Tchad 2026 : Entre Tensions Frontalières, Résilience « Haguina » et Modernisation Économique

Le premier trimestre de l’année 2026 au Tchad a été profondément marqué par l’intensification du conflit soudanais. Cette situation a non seulement mis à rude épreuve les ressources humanitaires du pays, les poussant à leurs limites, mais a également redéfini de manière significative sa posture en matière de sécurité régionale.

Le conflit au Soudan et la militarisation des frontières

Durant le premier trimestre 2026, la situation sécuritaire le long de la frontière entre le Tchad et le Soudan a atteint un niveau de volatilité sans précédent depuis des années. Des affrontements violents entre les forces armées soudanaises (SAF) et les forces de soutien rapides (RSF) dans la ville soudanaise de Tina ont provoqué des incidents transfrontaliers directs les 12 et 18 mars. En réponse, le gouvernement tchadien a placé ses unités de patrouille frontalière en état d’« alerte maximale » et a donné l’autorisation aux troupes de riposter immédiatement à tout tir entrant. Bien qu’un corridor humanitaire ait été maintenu ouvert, la frontière officielle a été fermée à tout autre trafic. De plus, les déplacements du personnel de l’ONU ont été restreints dès fin février, en raison du risque élevé d’engagements cinétiques.

Lancement de l’initiative ‘Haguina’

Confrontés à l’accueil d’environ 1,5 million de réfugiés, le gouvernement tchadien et le Programme Alimentaire Mondial (PAM) ont officiellement fait évoluer leur stratégie au début de 2026. L’initiative « Haguina » (« C’est le nôtre ») a ainsi été déployée en février. Ce programme marque une transition majeure : de l’aide humanitaire d’urgence, il s’oriente vers un objectif de résilience à long terme, en vue d’accompagner un million de réfugiés et les membres des communautés d’accueil vers l’autosuffisance. Ce projet ambitieux prévoit la réhabilitation de 100 000 hectares de terres agricoles et pastorales. L’objectif est d’atténuer l’insécurité alimentaire durant la « saison maigre », une période qui devrait affecter 3 millions de personnes d’ici la mi-2026.

Modernisation économique et transition fintech

Sur le plan économique, le premier trimestre 2026 a été marqué par une impulsion concertée en faveur de l’inclusion financière numérique. Bien que le Tchad demeure une économie majoritairement basée sur les transactions en espèces, l’expansion des services de monnaie mobile a connu une progression notable durant les trois premiers mois de l’année. Suite à l’octroi de la licence en 2025 à Konoom, le premier fournisseur d’argent mobile entièrement local du pays, le gouvernement a initié la mise en œuvre de « réformes économiques numériques » dès le début de 2026. Ces réformes visent à intégrer les populations rurales dans l’économie formelle, une évolution que la Banque Mondiale a identifiée comme cruciale pour soutenir la croissance du PIB du Tchad, estimée à 3,7 % pour l’année.

Consolidation politique et dissidence

L’environnement politique à N’Djamena est resté étroitement contrôlé à la suite de la consolidation du pouvoir par le président Mahamat Idriss Déby. Durant ce premier trimestre, l’administration a poursuivi l’application des modifications constitutionnelles approuvées en 2025, prolongeant ainsi les mandats présidentiels à sept ans. Ce trimestre a été caractérisé par un « environnement restreint » pour l’opposition. La condamnation très médiatisée du chef de l’opposition, Succès Masra, à 20 ans de prison, a continué d’étouffer toute forme de dissidence organisée. Cette situation a engendré une période de « stabilité de façade », que les analystes internationaux des risques estiment masquer des tensions sociales plus profondes liées au coût de la vie et à l’afflux de personnes déplacées.
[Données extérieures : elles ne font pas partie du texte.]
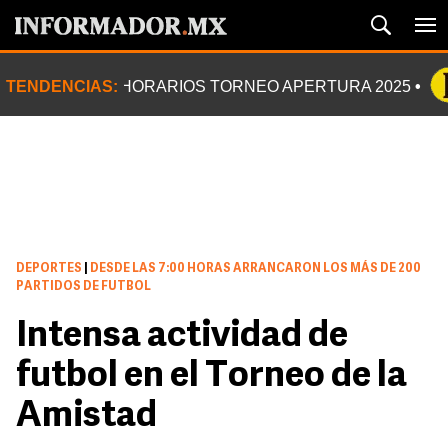
TENDENCIAS:
HORARIOS TORNEO APERTURA 2025
DEPORTES
|
DESDE LAS 7:00 HORAS ARRANCARON LOS MÁS DE 200
PARTIDOS DE FUTBOL
Intensa actividad de
futbol en el Torneo de la
Amistad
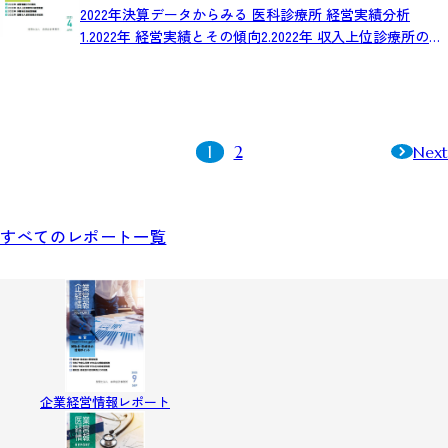
2022年決算データからみる 医科診療所 経営実績分析
1.2022年 経営実績とその傾向2.2022年 収入上位診療所の経
営実績3.2022年 診療科目別経営実績4.2022年 医療法人経営
指標分析結果体的な対策
1
2
Next
すべてのレポート一覧
企業経営情報レポート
Litiges juridiques dans le secteur pétrolier

Une ombre économique majeure a plané sur le premier trimestre, sous la forme d’une bataille juridique persistante entre le gouvernement tchadien et la société britannique Savannah Energy. Suite à la nationalisation en 2023 des actifs d’ExxonMobil, Savannah Energy a engagé une procédure de réclamation d’indemnisation, laquelle est entrée dans ses phases finales au début de 2026. Les responsables tchadiens ont consacré une grande partie de ce trimestre à défendre cette nationalisation, la présentant comme une question de « souveraineté des ressources ». Ce différend a néanmoins eu pour effet de bloquer temporairement plusieurs projets d’énergie renouvelable et de compliquer la signature de nouveaux accords d’exploration dans le bassin de Doba.